Determination of the Spin Precession in Realtime

If you place a particle in a magnetic field, which on the one hand has an intrinsic angular momentum (the so-called spin) and on the other hand a magnetic moment, the direction of the spin starts to precess if the magnetic moment and magnetic field lines are not parallel. This is similar to a spinning top, which also precesses if it is not exactly vertical.

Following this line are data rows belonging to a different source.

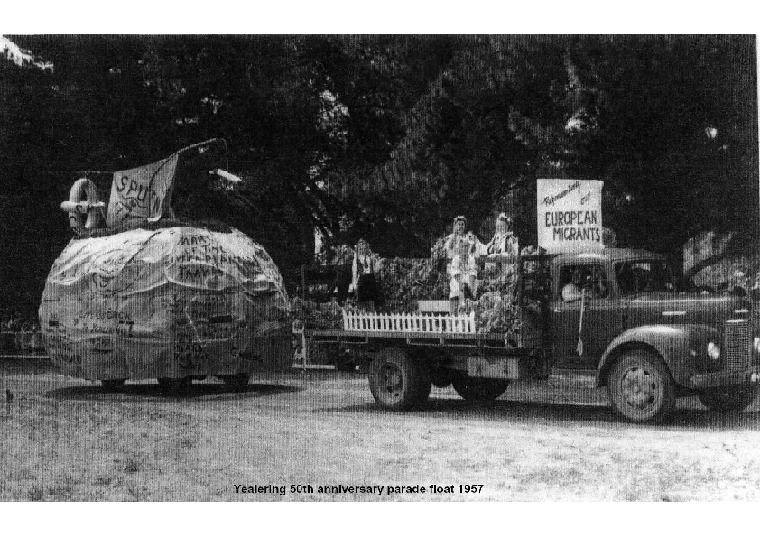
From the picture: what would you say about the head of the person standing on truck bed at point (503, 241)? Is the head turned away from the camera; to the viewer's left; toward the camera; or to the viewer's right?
toward the camera

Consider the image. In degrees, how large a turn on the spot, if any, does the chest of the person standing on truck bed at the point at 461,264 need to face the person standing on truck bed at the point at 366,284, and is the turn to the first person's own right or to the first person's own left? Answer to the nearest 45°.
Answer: approximately 135° to the first person's own right

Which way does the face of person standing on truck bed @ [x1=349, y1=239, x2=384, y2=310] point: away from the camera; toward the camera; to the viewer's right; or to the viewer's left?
toward the camera

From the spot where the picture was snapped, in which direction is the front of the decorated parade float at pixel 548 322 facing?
facing the viewer and to the right of the viewer

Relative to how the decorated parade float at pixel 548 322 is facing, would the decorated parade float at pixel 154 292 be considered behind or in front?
behind

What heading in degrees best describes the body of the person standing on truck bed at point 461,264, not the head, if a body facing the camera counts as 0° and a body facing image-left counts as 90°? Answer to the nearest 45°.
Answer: approximately 0°

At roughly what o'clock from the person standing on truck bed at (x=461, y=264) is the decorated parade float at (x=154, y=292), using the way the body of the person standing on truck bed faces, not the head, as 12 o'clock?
The decorated parade float is roughly at 3 o'clock from the person standing on truck bed.
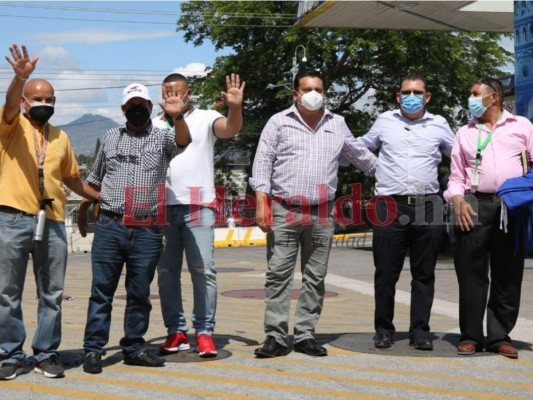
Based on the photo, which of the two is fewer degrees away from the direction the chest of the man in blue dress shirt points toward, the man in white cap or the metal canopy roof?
the man in white cap

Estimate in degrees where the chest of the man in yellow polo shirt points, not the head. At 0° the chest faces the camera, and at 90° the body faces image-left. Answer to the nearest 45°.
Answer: approximately 0°

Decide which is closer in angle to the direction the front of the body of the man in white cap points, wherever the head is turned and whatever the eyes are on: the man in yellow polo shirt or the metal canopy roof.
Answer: the man in yellow polo shirt

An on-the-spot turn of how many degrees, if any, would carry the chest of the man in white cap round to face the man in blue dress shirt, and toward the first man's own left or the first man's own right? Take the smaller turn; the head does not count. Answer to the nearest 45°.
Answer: approximately 90° to the first man's own left

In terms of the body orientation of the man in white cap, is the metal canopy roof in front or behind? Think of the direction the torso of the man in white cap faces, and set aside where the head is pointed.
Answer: behind

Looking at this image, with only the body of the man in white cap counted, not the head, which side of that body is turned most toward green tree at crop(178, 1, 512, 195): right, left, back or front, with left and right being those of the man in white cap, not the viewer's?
back
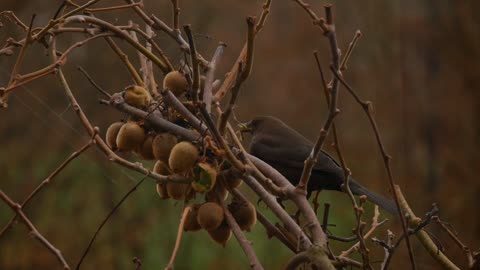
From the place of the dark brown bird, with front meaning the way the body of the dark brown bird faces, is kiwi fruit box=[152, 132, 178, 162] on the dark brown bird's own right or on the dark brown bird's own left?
on the dark brown bird's own left

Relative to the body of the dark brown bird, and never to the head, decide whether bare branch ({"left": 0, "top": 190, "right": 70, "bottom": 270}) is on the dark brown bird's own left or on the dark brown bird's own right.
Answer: on the dark brown bird's own left

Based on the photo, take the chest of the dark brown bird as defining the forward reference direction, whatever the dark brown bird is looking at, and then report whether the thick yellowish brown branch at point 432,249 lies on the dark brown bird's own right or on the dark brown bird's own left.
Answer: on the dark brown bird's own left

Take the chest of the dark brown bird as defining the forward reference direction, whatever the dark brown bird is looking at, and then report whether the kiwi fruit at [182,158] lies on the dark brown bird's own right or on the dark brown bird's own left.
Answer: on the dark brown bird's own left

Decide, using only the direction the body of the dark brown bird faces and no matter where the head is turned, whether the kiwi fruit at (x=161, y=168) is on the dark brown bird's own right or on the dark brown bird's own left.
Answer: on the dark brown bird's own left

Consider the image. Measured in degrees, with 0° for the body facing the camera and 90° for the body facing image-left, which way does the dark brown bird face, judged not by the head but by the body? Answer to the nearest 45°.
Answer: approximately 90°
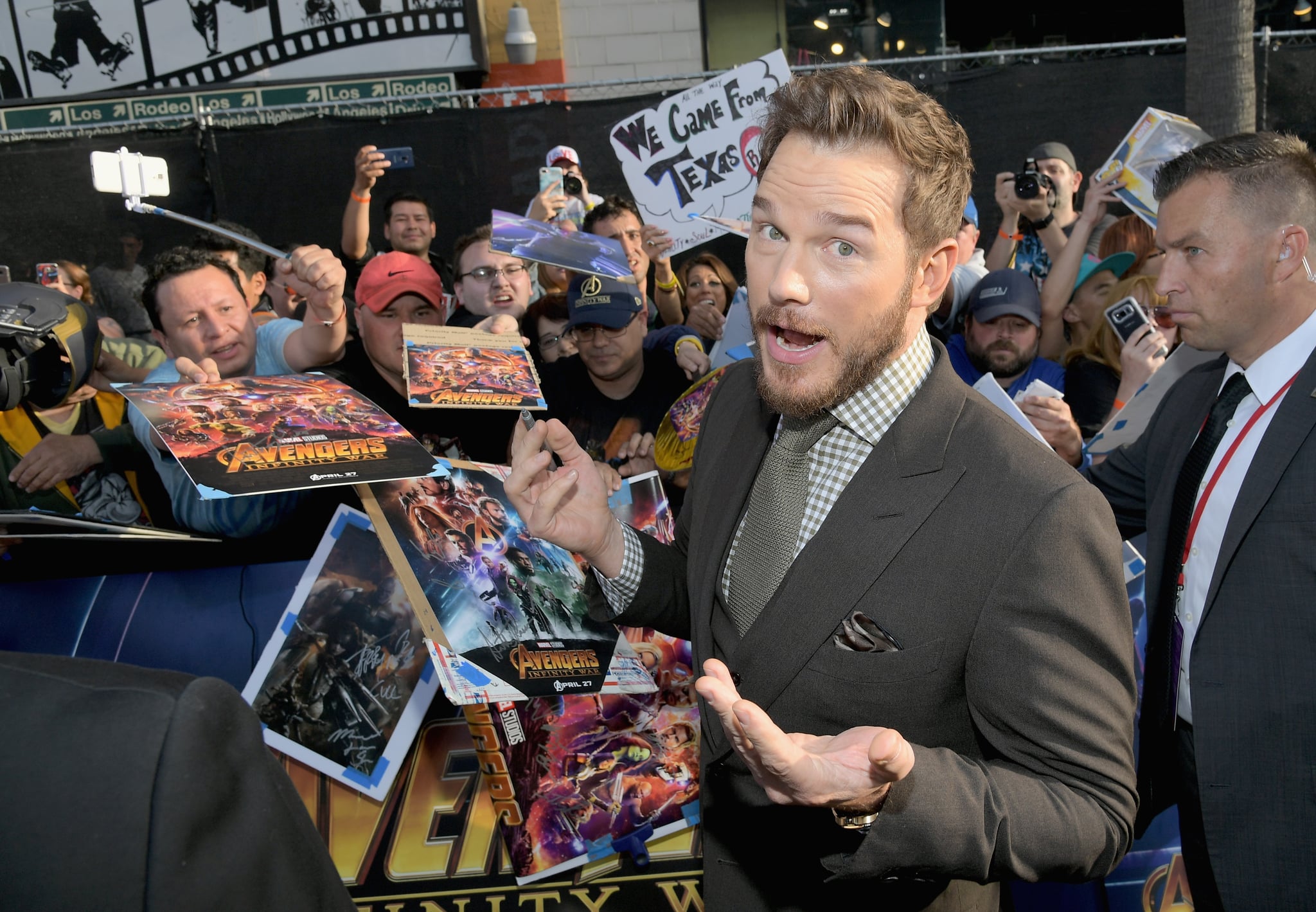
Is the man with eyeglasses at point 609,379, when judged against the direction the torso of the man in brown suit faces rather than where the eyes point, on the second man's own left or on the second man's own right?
on the second man's own right

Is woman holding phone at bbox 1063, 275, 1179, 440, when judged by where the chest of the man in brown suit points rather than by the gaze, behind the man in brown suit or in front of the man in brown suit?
behind

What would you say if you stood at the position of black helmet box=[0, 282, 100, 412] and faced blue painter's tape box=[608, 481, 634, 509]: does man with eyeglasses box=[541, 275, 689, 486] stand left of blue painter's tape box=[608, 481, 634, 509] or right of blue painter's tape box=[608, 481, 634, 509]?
left

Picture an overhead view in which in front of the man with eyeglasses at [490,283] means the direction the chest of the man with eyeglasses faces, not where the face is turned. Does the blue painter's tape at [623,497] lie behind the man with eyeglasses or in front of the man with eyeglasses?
in front

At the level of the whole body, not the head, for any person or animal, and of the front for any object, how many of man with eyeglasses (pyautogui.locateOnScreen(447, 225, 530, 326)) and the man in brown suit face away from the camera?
0

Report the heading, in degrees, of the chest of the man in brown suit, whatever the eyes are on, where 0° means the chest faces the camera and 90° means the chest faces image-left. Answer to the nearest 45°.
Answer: approximately 45°

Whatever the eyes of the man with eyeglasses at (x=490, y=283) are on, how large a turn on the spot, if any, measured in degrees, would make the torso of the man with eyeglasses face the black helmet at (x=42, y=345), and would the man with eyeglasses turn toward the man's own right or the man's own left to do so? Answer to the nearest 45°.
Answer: approximately 90° to the man's own right

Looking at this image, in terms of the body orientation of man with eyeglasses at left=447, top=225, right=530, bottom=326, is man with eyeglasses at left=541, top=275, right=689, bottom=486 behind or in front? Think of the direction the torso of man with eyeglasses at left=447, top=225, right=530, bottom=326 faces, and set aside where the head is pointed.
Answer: in front
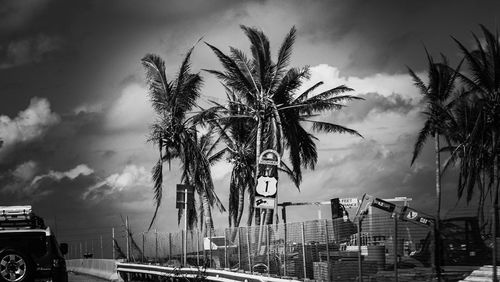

For measurements of the electric dipole moment in storage rings, it is important to know and control this precession. For this purpose, we have developed a method that allows us to measure the precession in real time and to manipulate it within certain limits (Phys. Rev. Lett. 115, 094801, Phys. Rev. Lett. 119, 014801). For this purpose, part of the beam is continuously directed onto a carbon target and the spin direction is inferred from the angular distribution of a large number of scattered particles. One difficulty is that the precession frequency of typically 120 kHz is much larger than the rate of the scattering events and the necessary frequency and phase analysis must be carried out in real time.

A direct application of this method was the first measurement of the EDM of deuterons with the so-called RF Wien filter method. Here, the electric and magnetic fields of the Wien filter oscillate at the precession frequency of the deuterons. This is only possible experimentally if both frequencies are measured continuously and tuned to each other so that the phase between the two oscillations is also kept constant.